You are viewing a plain text version of this content. The canonical link for it is here.
Posted to dev@nutch.apache.org by "Julien Nioche (JIRA)" <ji...@apache.org> on 2009/09/04 21:00:58 UTC

[jira] Created: (NUTCH-751) Upgrade version of HttpClient

Upgrade version of HttpClient 
------------------------------

                 Key: NUTCH-751
                 URL: https://issues.apache.org/jira/browse/NUTCH-751
             Project: Nutch
          Issue Type: Improvement
          Components: fetcher
            Reporter: Julien Nioche


The existing version of commons http-client (3.01) should be replaced with the latest version from http://hc.apache.org/.
Currently the only way of using the https protocol is to enable http-client. The version 3.01 is bugged and causes a lot of issues which have been reported before. Apparently the new version has been redesigned and should fix them.

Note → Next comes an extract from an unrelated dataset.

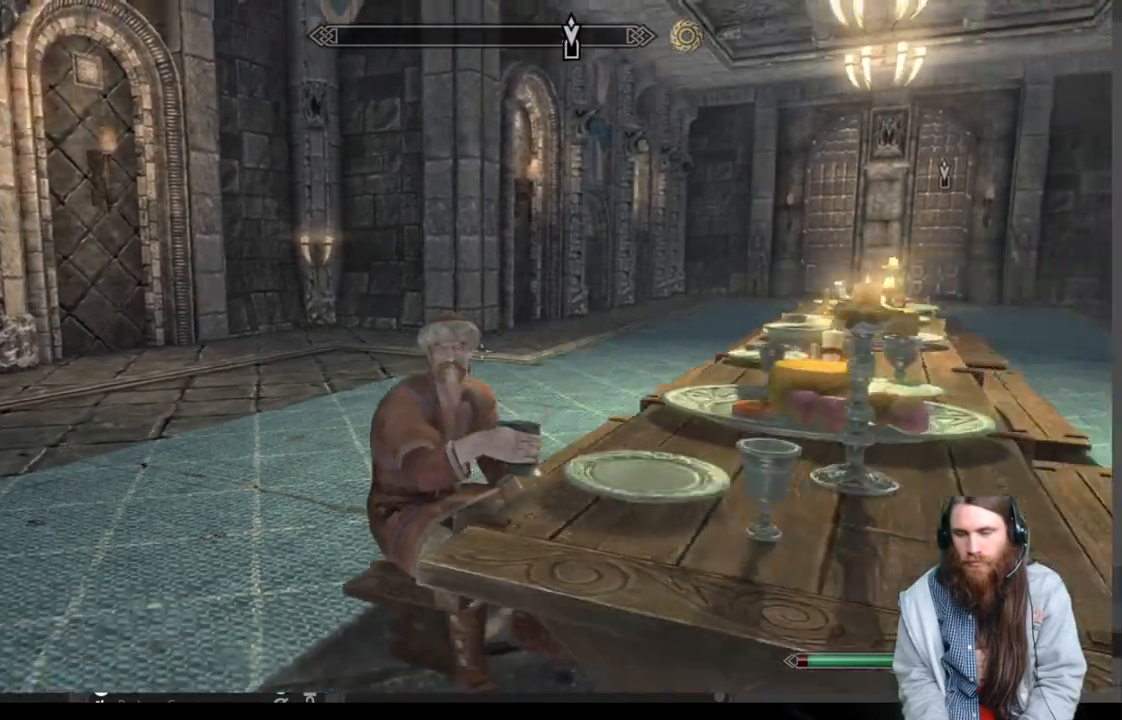
{"buttons": [], "left_stick": "center", "right_stick": "left", "events": [[50, "left_stick", "center"], [50, "right_stick", "left"]]}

The old v3.01 is too unstable to be used on a large scale.
 
I will try to send a patch in the next couple of weeks but would love to hear your thoughts on this.

J.


-- 
This message is automatically generated by JIRA.
-
You can reply to this email to add a comment to the issue online.


[jira] Commented: (NUTCH-751) Upgrade version of HttpClient

Posted by "Julien Nioche (JIRA)" <ji...@apache.org>.
    [ https://issues.apache.org/jira/browse/NUTCH-751?page=com.atlassian.jira.plugin.system.issuetabpanels:comment-tabpanel&focusedCommentId=12753175#action_12753175 ] 

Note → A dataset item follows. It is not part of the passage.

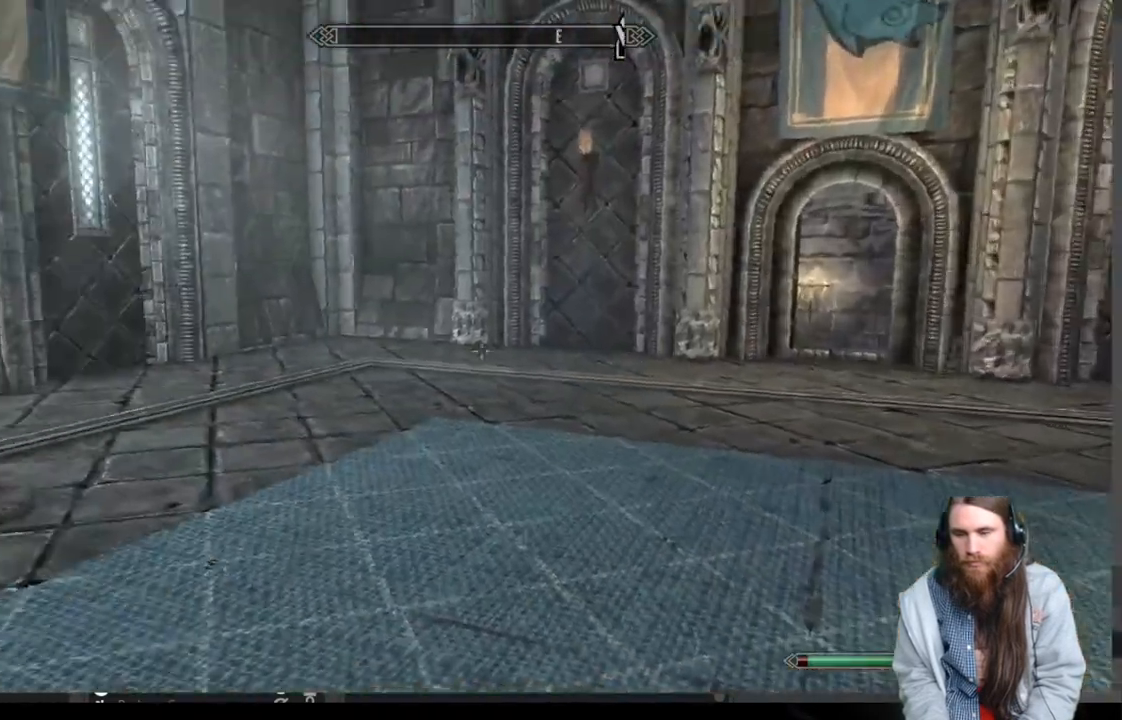
{"buttons": [], "left_stick": "center", "right_stick": "center", "events": [[117, "right_stick", "center"]]}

Julien Nioche commented on NUTCH-751:
-------------------------------------

Thanks for the pointer Ken, what will be very useful when I start looking into this 

> Upgrade version of HttpClient 
> ------------------------------
>
>                 Key: NUTCH-751
>                 URL: https://issues.apache.org/jira/browse/NUTCH-751
>             Project: Nutch
>          Issue Type: Improvement
>          Components: fetcher
>            Reporter: Julien Nioche
>
> The existing version of commons http-client (3.01) should be replaced with the latest version from http://hc.apache.org/.
> Currently the only way of using the https protocol is to enable http-client. The version 3.01 is bugged and causes a lot of issues which have been reported before. Apparently the new version has been redesigned and should fix them. The old v3.01 is too unstable to be used on a large scale.
>  
> I will try to send a patch in the next couple of weeks but would love to hear your thoughts on this.
> J.

-- 
This message is automatically generated by JIRA.
-
You can reply to this email to add a comment to the issue online.


[jira] Commented: (NUTCH-751) Upgrade version of HttpClient

Posted by "Andrzej Bialecki (JIRA)" <ji...@apache.org>.
    [ https://issues.apache.org/jira/browse/NUTCH-751?page=com.atlassian.jira.plugin.system.issuetabpanels:comment-tabpanel&focusedCommentId=12751893#action_12751893 ] 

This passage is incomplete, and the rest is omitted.